> Given records

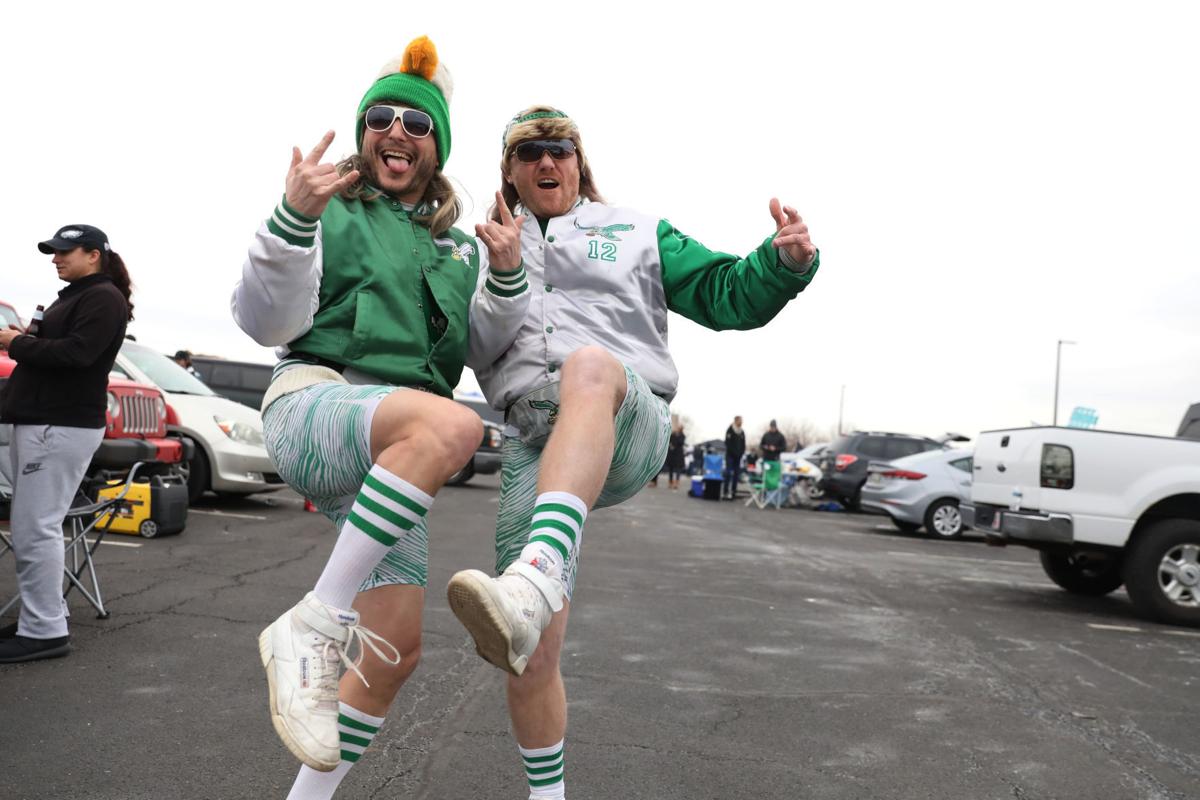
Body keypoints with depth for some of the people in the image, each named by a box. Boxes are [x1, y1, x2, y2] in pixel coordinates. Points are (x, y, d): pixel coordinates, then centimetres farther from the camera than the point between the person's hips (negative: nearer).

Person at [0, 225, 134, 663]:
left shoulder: (104, 298, -7)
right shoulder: (72, 296, 23)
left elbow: (76, 353, -19)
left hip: (62, 426, -10)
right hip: (38, 420, 10)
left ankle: (44, 631, -5)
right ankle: (45, 615, 20)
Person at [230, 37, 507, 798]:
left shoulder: (459, 247, 21)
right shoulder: (331, 212, 8)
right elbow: (266, 322, -2)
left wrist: (508, 278, 2)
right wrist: (293, 218, -18)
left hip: (389, 456, 5)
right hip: (313, 402, -5)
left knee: (396, 653, 0)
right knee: (450, 425, -38)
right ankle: (312, 626, -28)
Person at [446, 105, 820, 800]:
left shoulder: (634, 233, 22)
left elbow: (726, 295, 13)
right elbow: (474, 354, 11)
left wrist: (787, 261, -7)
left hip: (630, 427, -2)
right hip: (536, 441, 3)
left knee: (590, 366, -40)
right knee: (531, 659, -6)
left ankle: (532, 585, -61)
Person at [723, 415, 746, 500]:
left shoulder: (742, 432, 13)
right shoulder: (730, 430, -5)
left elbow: (743, 444, 16)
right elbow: (728, 443, -10)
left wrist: (742, 453, 0)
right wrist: (733, 452, -15)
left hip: (738, 456, 6)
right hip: (730, 455, -6)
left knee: (736, 474, 4)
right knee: (728, 473, -11)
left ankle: (733, 492, 8)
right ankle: (725, 492, -12)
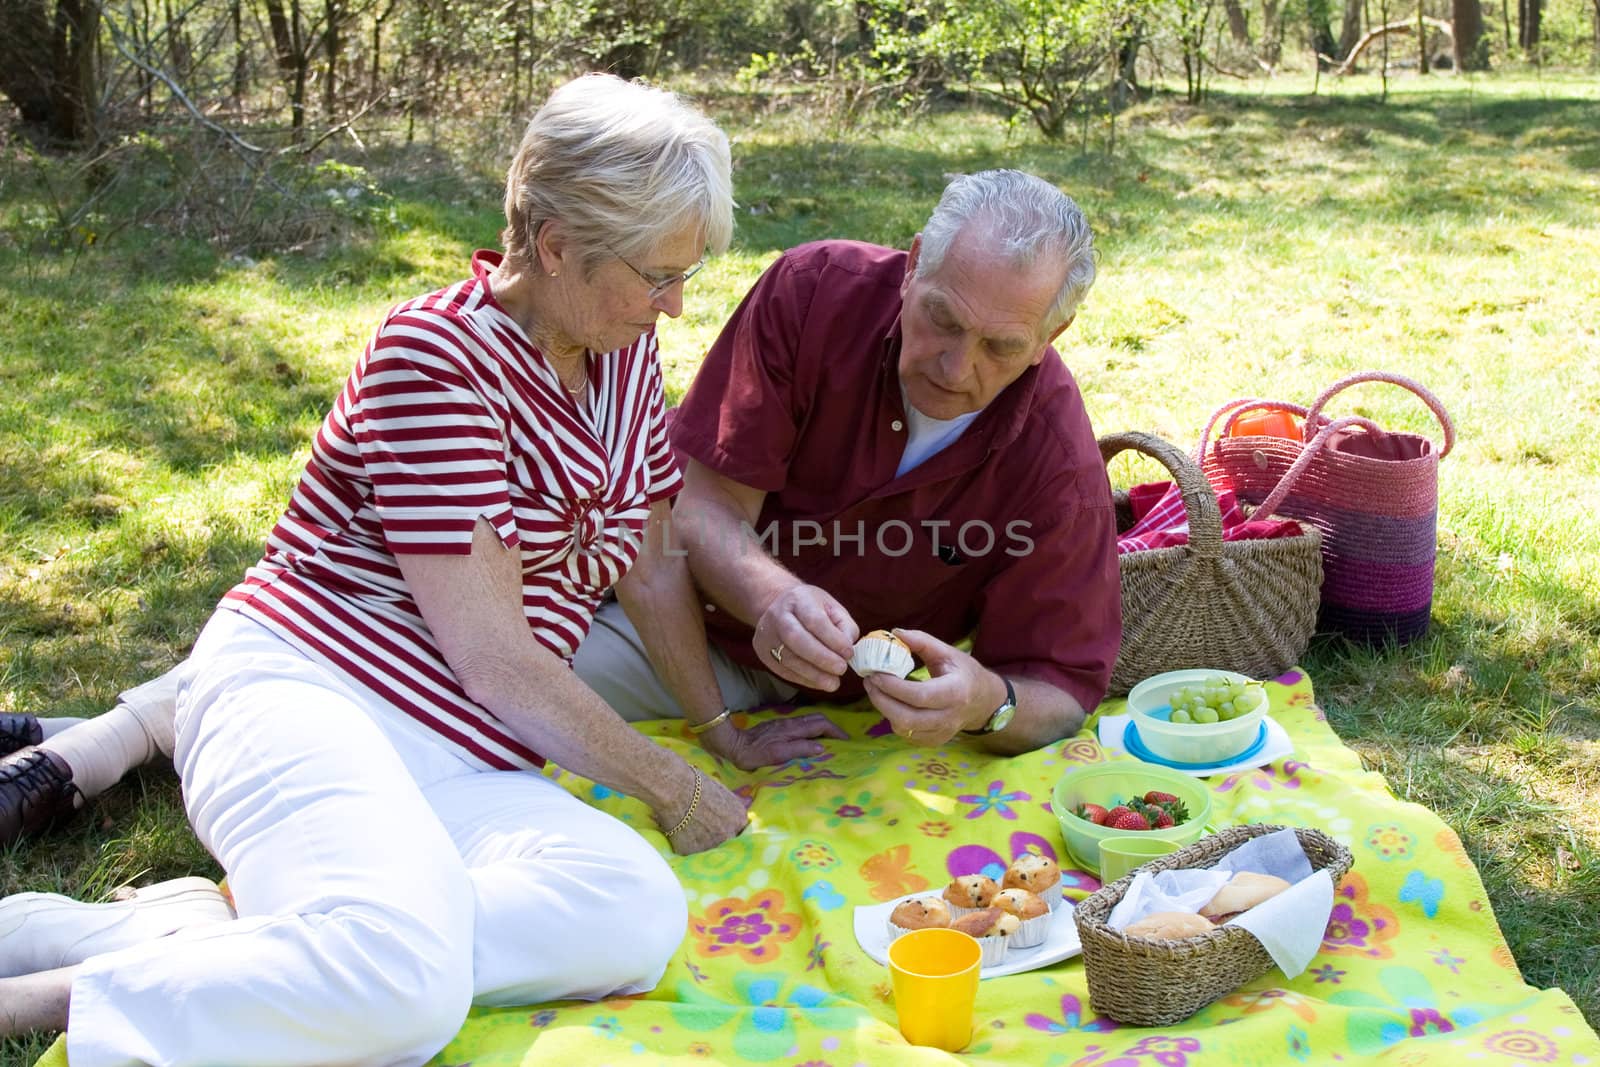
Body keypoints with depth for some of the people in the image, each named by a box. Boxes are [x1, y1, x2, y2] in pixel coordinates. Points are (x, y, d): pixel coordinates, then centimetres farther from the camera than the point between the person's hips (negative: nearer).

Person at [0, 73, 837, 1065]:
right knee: (407, 981, -38)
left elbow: (649, 568, 23)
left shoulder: (626, 353, 14)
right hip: (297, 686, -7)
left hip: (460, 749, 8)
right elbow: (489, 655, -14)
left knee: (639, 916, -27)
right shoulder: (436, 354, -10)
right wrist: (673, 788, -6)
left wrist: (729, 733, 22)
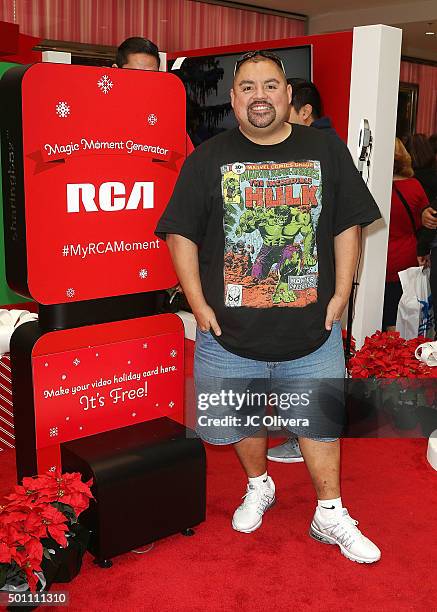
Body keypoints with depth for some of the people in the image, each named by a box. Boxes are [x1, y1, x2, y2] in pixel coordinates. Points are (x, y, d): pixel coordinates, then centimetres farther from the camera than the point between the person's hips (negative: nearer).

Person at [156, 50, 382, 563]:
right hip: (230, 330, 0)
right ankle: (258, 487, 44)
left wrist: (340, 295, -2)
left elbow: (347, 227, 5)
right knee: (241, 420, 17)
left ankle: (331, 516, 29)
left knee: (320, 420, 12)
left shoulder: (327, 151, 2)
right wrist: (199, 305, -8)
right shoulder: (207, 159, -1)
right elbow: (180, 234, -2)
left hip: (313, 329, 1)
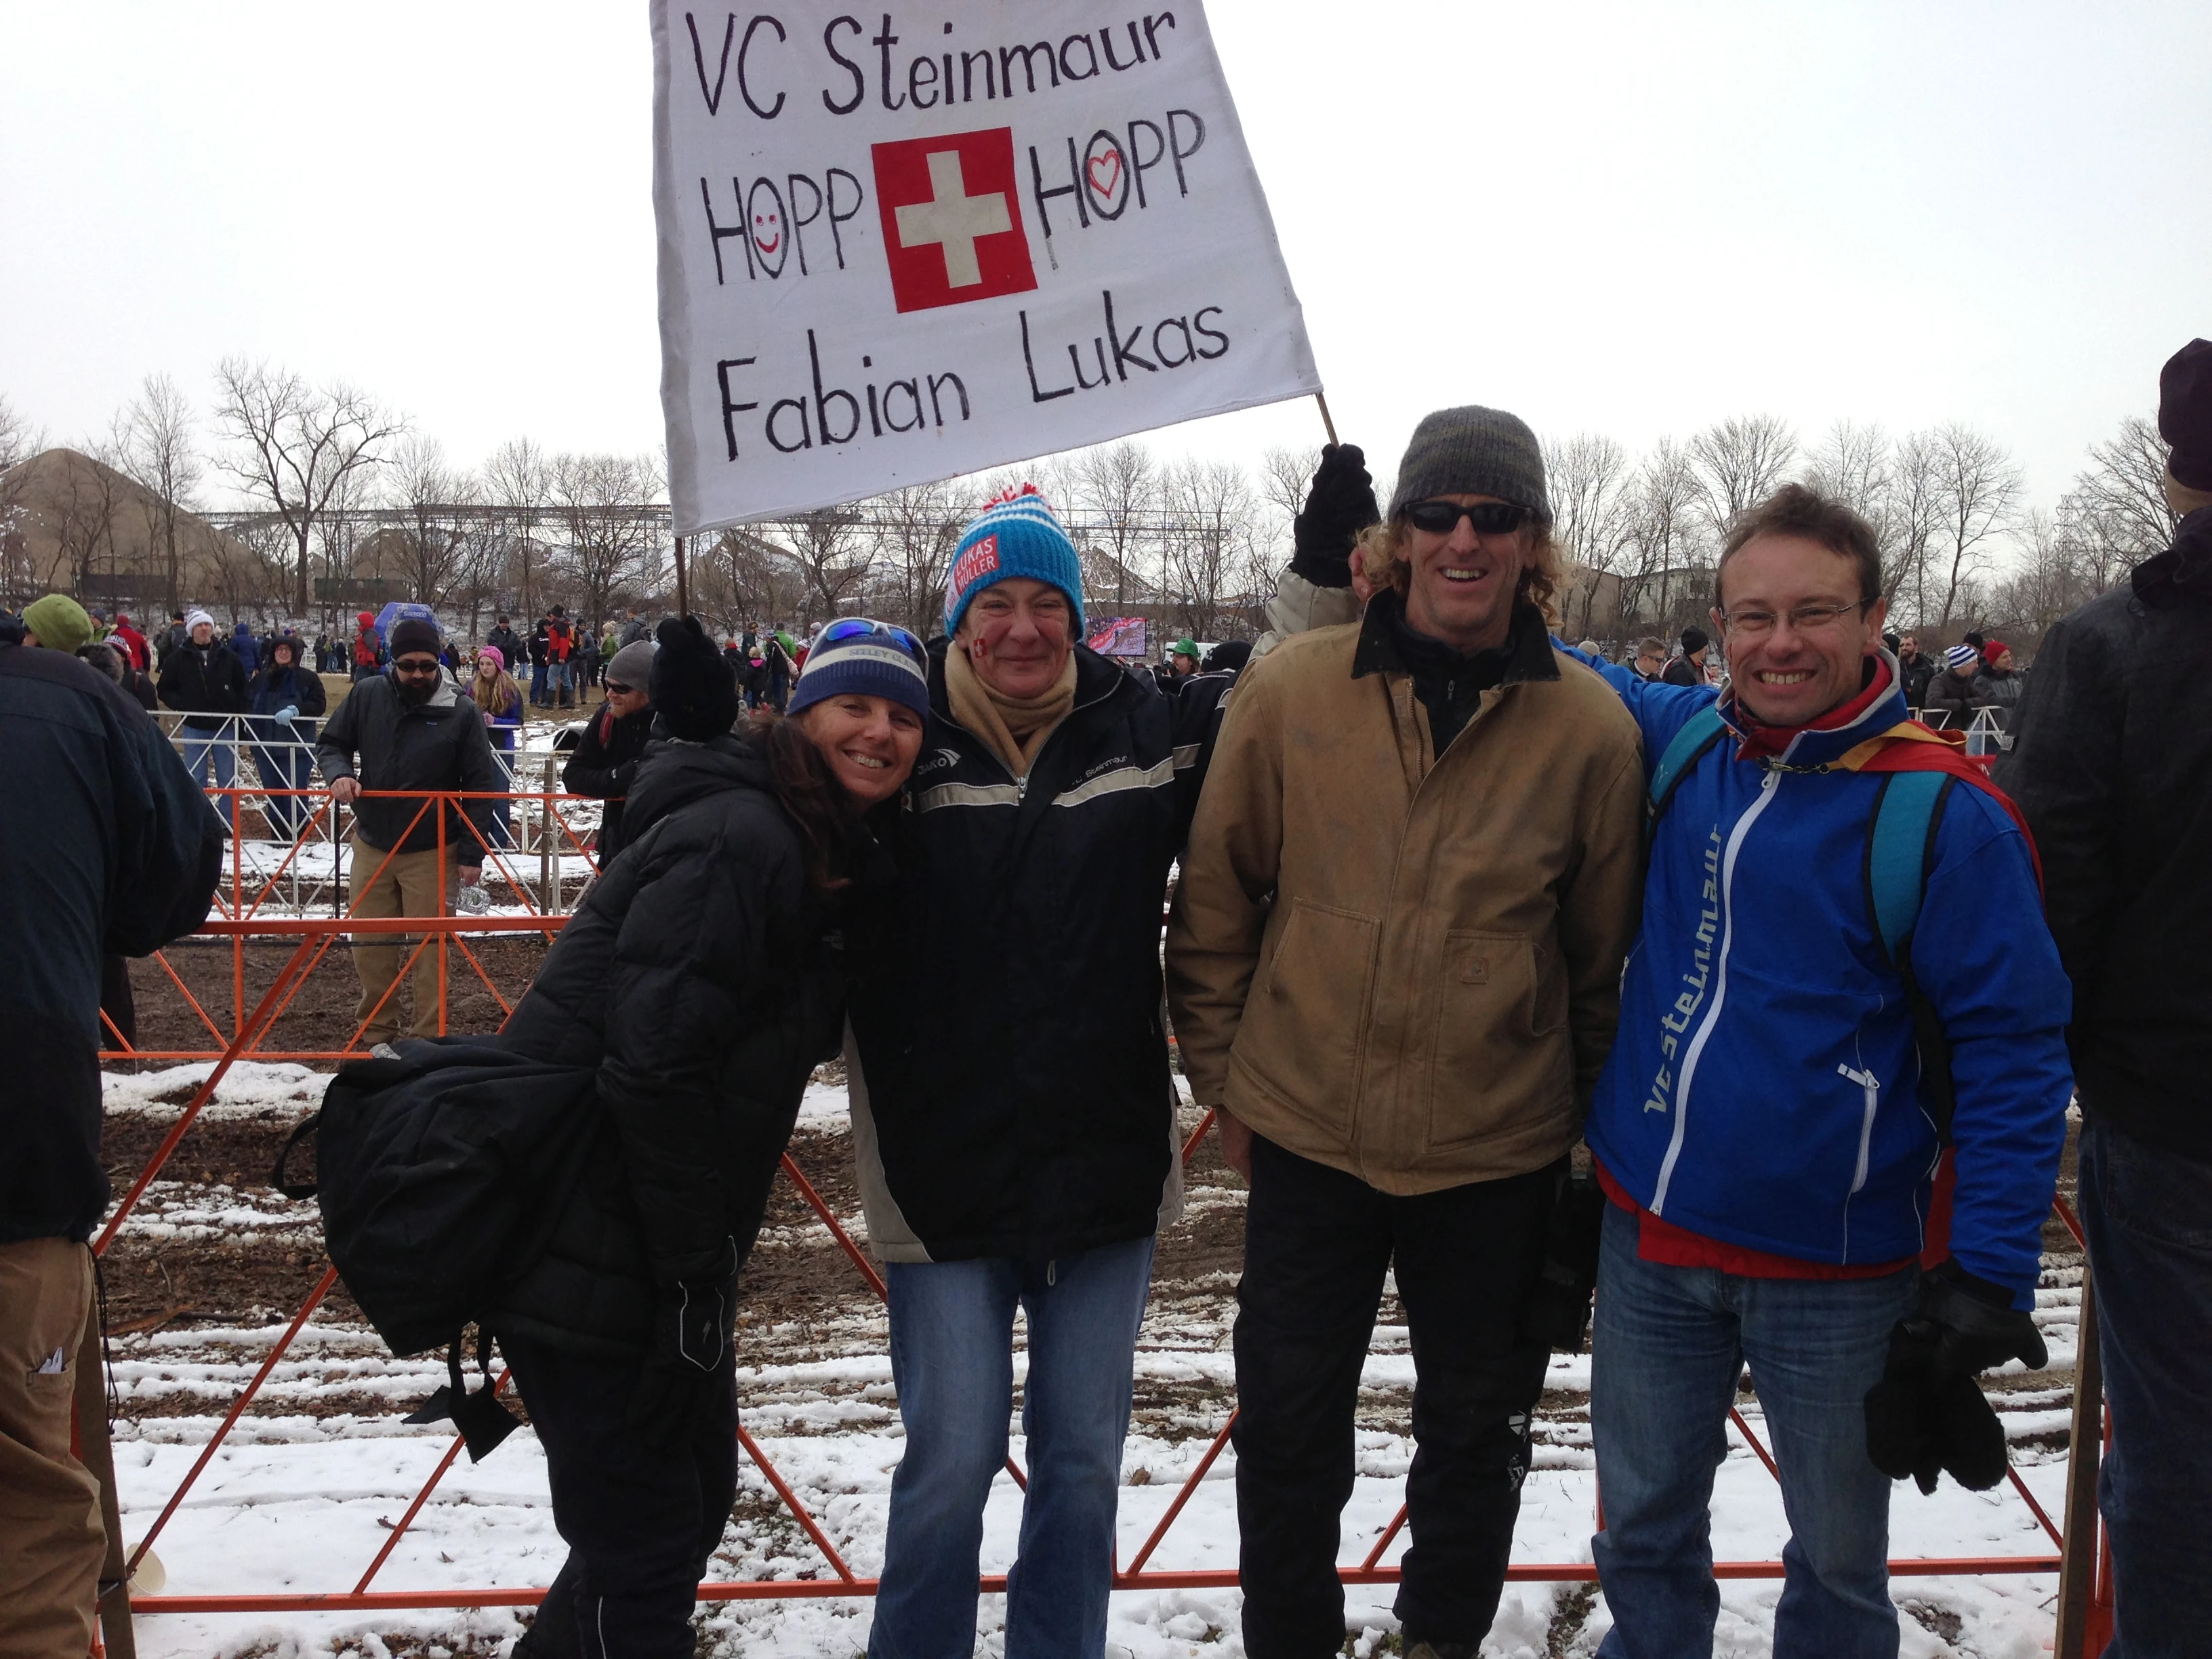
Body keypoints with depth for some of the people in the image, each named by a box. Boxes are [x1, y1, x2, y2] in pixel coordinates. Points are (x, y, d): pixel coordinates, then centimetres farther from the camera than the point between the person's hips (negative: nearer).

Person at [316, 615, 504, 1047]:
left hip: (431, 853, -3)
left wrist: (472, 853, -10)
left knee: (429, 947, 2)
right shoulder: (367, 695, -3)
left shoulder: (462, 712, -9)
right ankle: (375, 1034, 25)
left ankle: (430, 1039, 11)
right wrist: (339, 773, -14)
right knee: (370, 946, 11)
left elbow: (480, 786, -6)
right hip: (371, 845, 3)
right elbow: (331, 743, 10)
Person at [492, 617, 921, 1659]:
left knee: (697, 1499, 23)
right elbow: (654, 1064, -25)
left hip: (660, 1242, 10)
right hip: (592, 1251, -10)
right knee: (647, 1546, 1)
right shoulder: (738, 838, -20)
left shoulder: (833, 859, 10)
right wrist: (698, 1270, -20)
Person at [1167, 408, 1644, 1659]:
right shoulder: (1291, 690, -7)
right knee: (1288, 1422, 13)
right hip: (1307, 1131, 0)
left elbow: (1607, 950, 2)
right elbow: (1218, 897, 2)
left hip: (1499, 1150, 1)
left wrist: (1598, 1121, 6)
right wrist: (1222, 1074, 3)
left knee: (1476, 1424, 19)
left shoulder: (1591, 726, -6)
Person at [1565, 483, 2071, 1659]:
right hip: (1649, 1241, 4)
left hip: (1835, 1270, -4)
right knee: (1643, 1529, 20)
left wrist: (1987, 1279, -14)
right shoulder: (1679, 740, -1)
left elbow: (2014, 1051, -11)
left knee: (1836, 1558, 17)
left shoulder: (1939, 813, -14)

> Exercise details
An exact copy of the whole listing is required, minus the pictures.

> Reply
Body keypoints with depth for some of the people in the image, each named by a box. Boxes are [x1, y1, x2, y2] in pixel coordinates. Points are (x, y, d): pixel coordinates, then centimetres farther from the camera than the point between the person's hips (negative: nearer).

Person at [0, 225, 134, 663]:
left shoulder: (104, 298, -7)
right shoulder: (72, 296, 23)
left elbow: (76, 353, -19)
left hip: (62, 426, -10)
right hip: (38, 420, 10)
left ankle: (44, 631, -5)
right ankle: (45, 615, 20)
Person at [230, 37, 507, 798]:
left shoulder: (459, 247, 21)
right shoulder: (331, 212, 8)
right elbow: (266, 322, -2)
left wrist: (508, 278, 2)
right wrist: (293, 218, -18)
left hip: (389, 456, 5)
right hip: (313, 402, -5)
left knee: (396, 653, 0)
right knee: (450, 425, -38)
right ankle: (312, 626, -28)
Person at [446, 105, 820, 800]:
left shoulder: (634, 233, 22)
left elbow: (726, 295, 13)
right elbow: (474, 354, 11)
left wrist: (787, 261, -7)
left hip: (630, 427, -2)
right hip: (536, 441, 3)
left knee: (590, 366, -40)
right knee: (531, 659, -6)
left ankle: (532, 585, -61)
Person at [723, 415, 746, 500]:
left shoulder: (742, 432, 13)
right shoulder: (730, 430, -5)
left elbow: (743, 444, 16)
right elbow: (728, 443, -10)
left wrist: (742, 453, 0)
right wrist: (733, 452, -15)
left hip: (738, 456, 6)
right hip: (730, 455, -6)
left knee: (736, 474, 4)
right knee: (728, 473, -11)
left ankle: (733, 492, 8)
right ankle: (725, 492, -12)
Body keypoints with depth for some of the people in the image, each named by a box. Boxes are [x1, y1, x2, y2] in pixel coordinates. Points are (x, y, d): pixel coordinates, then centimetres farther from the camera than the point between the person's hips (negative: nearer).

Person at [0, 73, 837, 1065]:
right knee: (407, 981, -38)
left elbow: (649, 568, 23)
left shoulder: (626, 353, 14)
right hip: (297, 686, -7)
left hip: (460, 749, 8)
right elbow: (489, 655, -14)
left knee: (639, 916, -27)
right shoulder: (436, 354, -10)
right wrist: (673, 788, -6)
left wrist: (729, 733, 22)
Body keypoints with depth for some of the people in the image, each named by a box. Boxes are [x1, y1, x2, y2] in pixel coordinates. Points are (x, y, d): pixel coordinates, then centimetres farther from the camera than the point between the person's hips (negative: nearer).

Person at [156, 50, 382, 563]:
right hip: (230, 330, 0)
right ankle: (258, 487, 44)
left wrist: (340, 295, -2)
left elbow: (347, 227, 5)
right knee: (241, 420, 17)
left ankle: (331, 516, 29)
left knee: (320, 420, 12)
left shoulder: (327, 151, 2)
right wrist: (199, 305, -8)
right shoulder: (207, 159, -1)
right elbow: (180, 234, -2)
left hip: (313, 329, 1)
Body keypoints with depth for some of the people in the image, each named by a box. Boxes are [x1, y1, x2, y2] in pixel coordinates. Points are (x, y, d): pixel coordinates, then centimetres farther from the camera than the point between the person's hips (negative: nearer).

Person at [316, 615, 504, 1047]:
left hip: (431, 853, -3)
left wrist: (472, 853, -10)
left knee: (429, 947, 2)
right shoulder: (367, 695, -3)
left shoulder: (462, 712, -9)
right ankle: (375, 1034, 25)
left ankle: (430, 1039, 11)
right wrist: (339, 773, -14)
right knee: (370, 946, 11)
left elbow: (480, 786, -6)
right hip: (371, 845, 3)
right elbow: (331, 743, 10)
Person at [492, 617, 921, 1659]:
left knee: (697, 1499, 23)
right elbow: (654, 1064, -25)
left hip: (660, 1242, 10)
right hip: (592, 1251, -10)
right knee: (647, 1546, 1)
right shoulder: (738, 838, -20)
left shoulder: (833, 859, 10)
right wrist: (698, 1270, -20)
Person at [1167, 408, 1644, 1659]:
right shoulder: (1291, 690, -7)
right knee: (1288, 1422, 13)
right hip: (1307, 1131, 0)
left elbow: (1607, 950, 2)
right elbow: (1218, 897, 2)
left hip: (1499, 1150, 1)
left wrist: (1598, 1121, 6)
right wrist: (1222, 1074, 3)
left knee: (1476, 1424, 19)
left shoulder: (1591, 726, -6)
Person at [1565, 483, 2071, 1659]:
right hip: (1649, 1241, 4)
left hip: (1835, 1270, -4)
right knee: (1643, 1529, 20)
left wrist: (1987, 1279, -14)
right shoulder: (1679, 740, -1)
left elbow: (2014, 1051, -11)
left knee: (1836, 1558, 17)
left shoulder: (1939, 813, -14)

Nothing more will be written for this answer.